Antiquity in the Americas was founded by Malina Buturović, Kathleen Cruz, and Linda McNulty Perez in Fall 2018. Since then, the group has grown into a collaborative network of individuals pursuing the study of antiquity in the Americas in various ways. Below, we feature a revolving selection of the work from which our current events have benefitted.
Photo Credit: Alex Barber
Katarina ‘Katie’ Guzman was born and raised in San Antonio - a South Texas native, she grew up surrounded by the unique and rich history, art, and writing present in her home city. Katarina has been constantly fascinated with history, both personal and social; especially its effect on the relationships people have to culture, to a place, and to each other. A printmaker by trade, she often uses traditional and non-traditional printmaking techniques in her work to explore the themes of personal and societal relationships to history, as well as to examine the historical narrative itself. Katarina graduated in 2019 from the University of St. Thomas in Houston where she received her B.A. in Studio Arts with a concentration in printmaking. Since graduating, Katarina has been fortunate to work as an artist in residence with community based organizations such as Project Row Houses in Houston. Since the completion of her residency, she has moved back to her home city of San Antonio where she now lives and works.
Katarina Guzman created the following pieces, collectively titled Síntesis/σύνθεσις, in collaboration with Antiquity in the Americas in anticipation of our conference in April 2021, "Contact, Colonialism, and Comparison" - for more information on the conference, please visit our "Events" page. Clicking on each thumbnail below offers a full look at each piece, and Katarina's accompanying artist's statement provides insight into her creative process and the many layers of meaning within her technique and images.
This body of work, Síntesis/σύνθεσις, is aptly named synthesis. I was struck by the goals of Antiquity in the Americas and the methods and ideas explored in comparing two different bodies of work on two different continents and a wide array of civilizations. My work began with research; being most familiar with High Classical period Greek sculpture, I wanted to delve into art made in earlier periods such as the Archaic and Geometric period. I knew from the beginning that I wanted to incorporate design motifs and compositions from Aztec Codices and elements of architecture from the empire, but it was through looking at the Archaic period and especially Greek vases that distinct visual similarities began to stand out. In composition, color, form, and pattern there was an overlap that can only be described as human ingenuity.

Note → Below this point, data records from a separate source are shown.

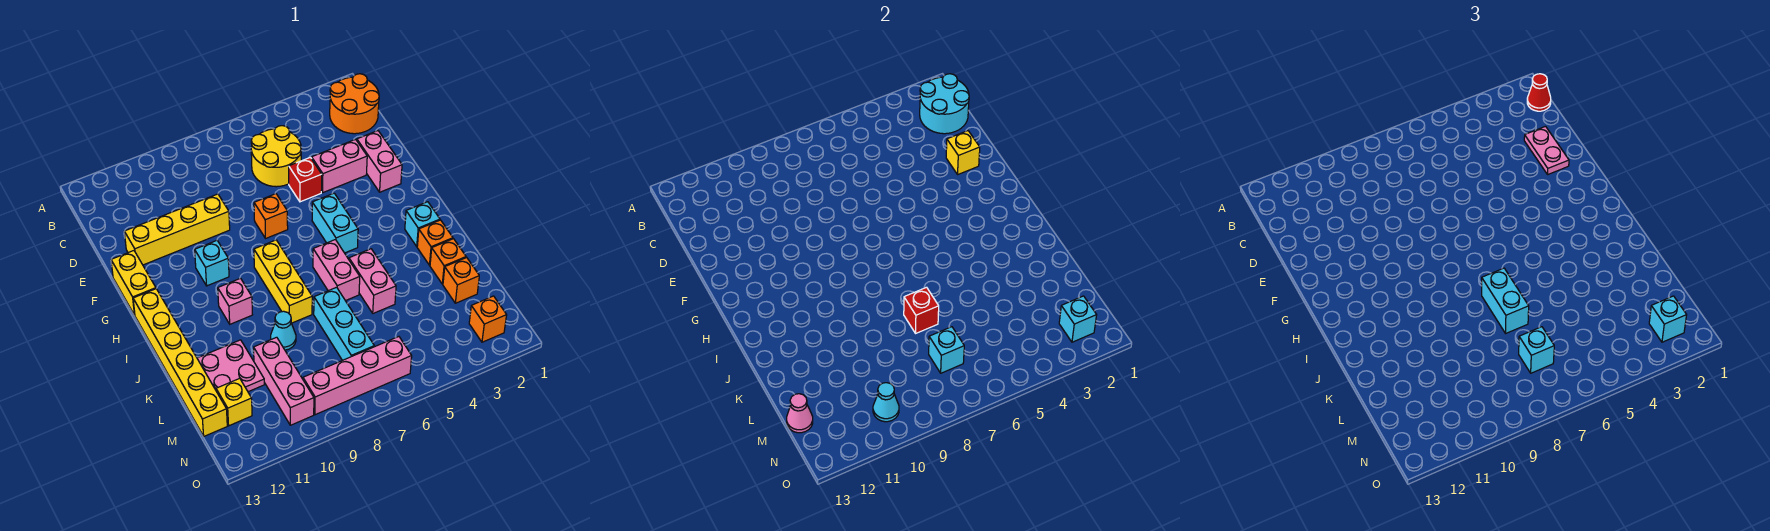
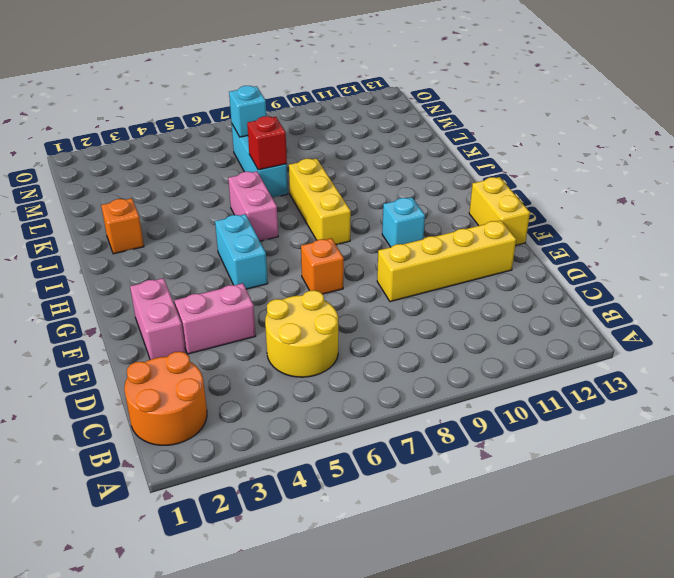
none -> red brick E5 level 1
none -> yellow brick H13:M13 level 1
none -> cyan brick I2 level 1
none -> pink brick I10 level 1

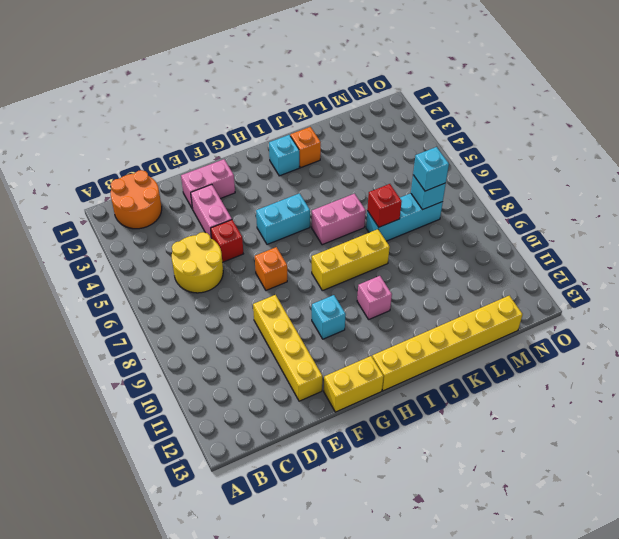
none -> pink brick J5:K5 level 1
none -> orange brick K2 level 1
none -> cyan cone K9 level 1
none -> pink plate K11:L12 level 1

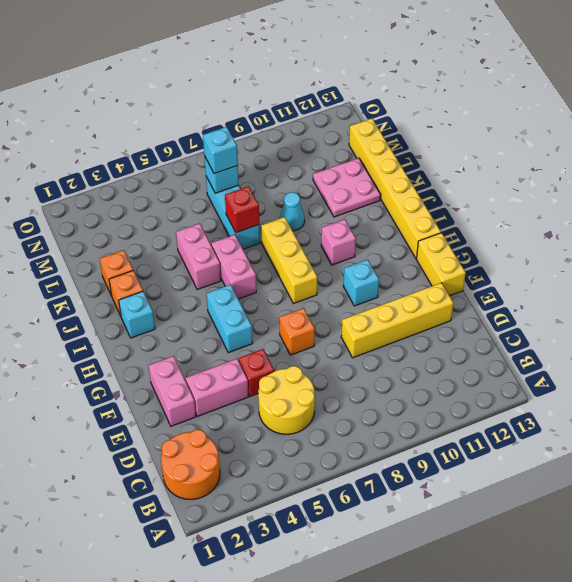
none -> orange brick L2 level 1
none -> pink brick L10:N10 level 1
none -> yellow brick M12 level 1
none -> orange brick N2 level 1

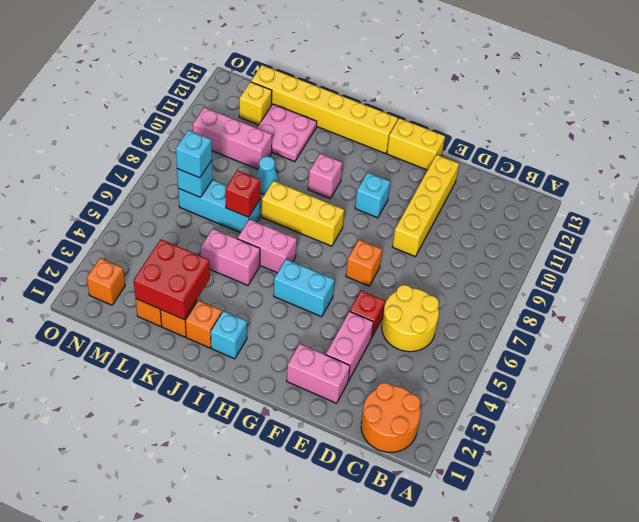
red brick K2:L3 level 2 -> none
none -> pink brick N6:N9 level 1
none -> cyan round brick B1:C2 level 2
none -> yellow brick E2 level 2
none -> pink cone M13 level 2

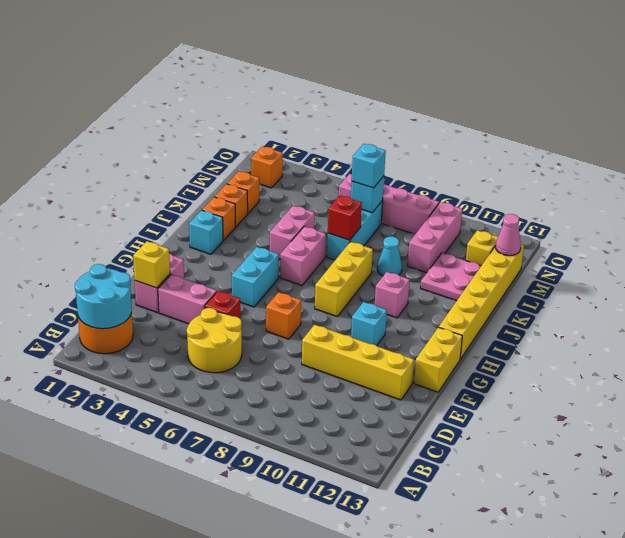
none -> cyan brick N2 level 2
none -> cyan cone N10 level 2
none -> red cone B1 level 3
none -> pink plate D2:E2 level 3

The method of creating this body of work was different than most other methods I have used in creating other series. With the form of digital art I was limited and unburdened at the same time. Being a printmaker, my work is as much a physical as an artistic process, and in some methods a scientific one. I knew that the work should be reminiscent of both the process of printing and the visual texture of a print. I use halftones throughout the series to achieve that texture and at the same time ground it to a medium that is often used to express ideas and information. The work follows stylistically and compositionally other pieces I have created with that theme. The synthesis of the forms and stories go beyond just the use of these motifs but also incorporate my deep respect for the tradition of printmaking in Mexico. I use the graphic quality of a woodcut to bring a mythical chimera into the world of the alebrije in the piece Chimera - alebrijes being the fantastical and grotesque creatures brought to life by Mexican artist Pedro Linares. The similarities between the mythic beast and Linares’ creatures become all too apparent from experiencing his work. Pulling inspiration from a favorite printer, Leopoldo Mendez, I sought to create something inspiring yet grounded. Promethean Nopal uses the native prickly pear and saguaro cacti to signify that as life itself is borne out of the earth the promethean flame and its knowledge is passed on.
But perhaps the piece that most aptly can visualize this synthesis is Maize/Moly. Taken from the Odyssey, Hermes gifts Odysseus with a flower called moly. The mythic flower had been identified by scientists and was exactly as described by Homer. The piece itself is composed of an ear of corn or maize, one of the staple foods of the region and cultures in and around Mexico. The flower wraps itself around the grain as it turns into snakes, recalling the caduceus, a recognizable symbol of Hermes. The Lotus Eaters also seeks to recall a memorable scene from the Odyssey. The figures were inspired by similar figures within the codices. Pairs of figures face each other on the page as if fighting or worshiping. The figures’ posture is reminiscent of the feeling expressed by the Lotus Eaters met by Odysseus and his crew.
The goal of this body of work is to visually showcase the synthesis and academic comparisons done by Antiquity in the Americas. The work produced attempts to show visually the overlap in composition and form of distinct cultures. I use motifs of the land, body, and experience of said cultures to create a body of work that asks the viewer to investigate their own preconceptions of the didactic visual work produced by visual cultures.